### WHAT YOU SHOULD DO
Look through the entries below and count the lines with "olarak" in them; the reply is the number alone.

─── DATASET EXTRACT ───

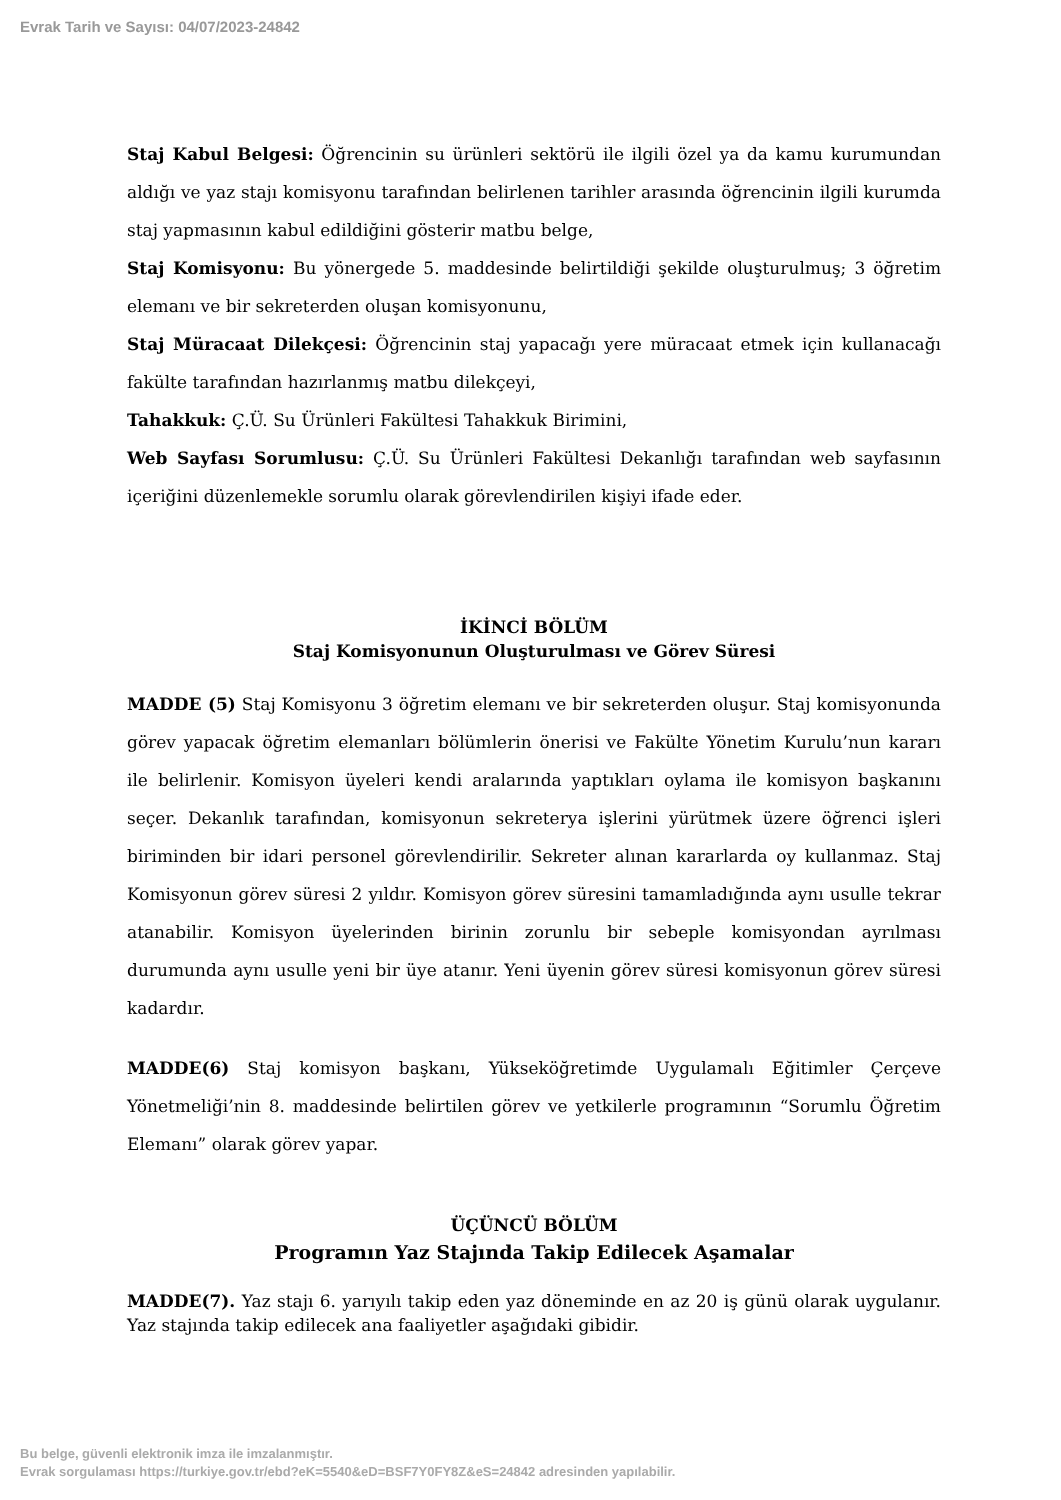Evrak Tarih ve Sayısı: 04/07/2023-24842
Staj Kabul Belgesi: Öğrencinin su ürünleri sektörü ile ilgili özel ya da kamu kurumundan aldığı ve yaz stajı komisyonu tarafından belirlenen tarihler arasında öğrencinin ilgili kurumda staj yapmasının kabul edildiğini gösterir matbu belge,
Staj Komisyonu: Bu yönergede 5. maddesinde belirtildiği şekilde oluşturulmuş; 3 öğretim elemanı ve bir sekreterden oluşan komisyonunu,
Staj Müracaat Dilekçesi: Öğrencinin staj yapacağı yere müracaat etmek için kullanacağı fakülte tarafından hazırlanmış matbu dilekçeyi,
Tahakkuk: Ç.Ü. Su Ürünleri Fakültesi Tahakkuk Birimini,
Web Sayfası Sorumlusu: Ç.Ü. Su Ürünleri Fakültesi Dekanlığı tarafından web sayfasının içeriğini düzenlemekle sorumlu olarak görevlendirilen kişiyi ifade eder.
İKİNCİ BÖLÜM
Staj Komisyonunun Oluşturulması ve Görev Süresi
MADDE (5) Staj Komisyonu 3 öğretim elemanı ve bir sekreterden oluşur. Staj komisyonunda görev yapacak öğretim elemanları bölümlerin önerisi ve Fakülte Yönetim Kurulu’nun kararı ile belirlenir. Komisyon üyeleri kendi aralarında yaptıkları oylama ile komisyon başkanını seçer. Dekanlık tarafından, komisyonun sekreterya işlerini yürütmek üzere öğrenci işleri biriminden bir idari personel görevlendirilir. Sekreter alınan kararlarda oy kullanmaz. Staj Komisyonun görev süresi 2 yıldır. Komisyon görev süresini tamamladığında aynı usulle tekrar atanabilir. Komisyon üyelerinden birinin zorunlu bir sebeple komisyondan ayrılması durumunda aynı usulle yeni bir üye atanır. Yeni üyenin görev süresi komisyonun görev süresi kadardır.
MADDE(6) Staj komisyon başkanı, Yükseköğretimde Uygulamalı Eğitimler Çerçeve Yönetmeliği’nin 8. maddesinde belirtilen görev ve yetkilerle programının “Sorumlu Öğretim Elemanı” olarak görev yapar.
ÜÇÜNCÜ BÖLÜM
Programın Yaz Stajında Takip Edilecek Aşamalar
MADDE(7). Yaz stajı 6. yarıyılı takip eden yaz döneminde en az 20 iş günü olarak uygulanır. Yaz stajında takip edilecek ana faaliyetler aşağıdaki gibidir.
Bu belge, güvenli elektronik imza ile imzalanmıştır.
Evrak sorgulaması https://turkiye.gov.tr/ebd?eK=5540&eD=BSF7Y0FY8Z&eS=24842 adresinden yapılabilir.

───

### SOLUTION TO THIS TASK
3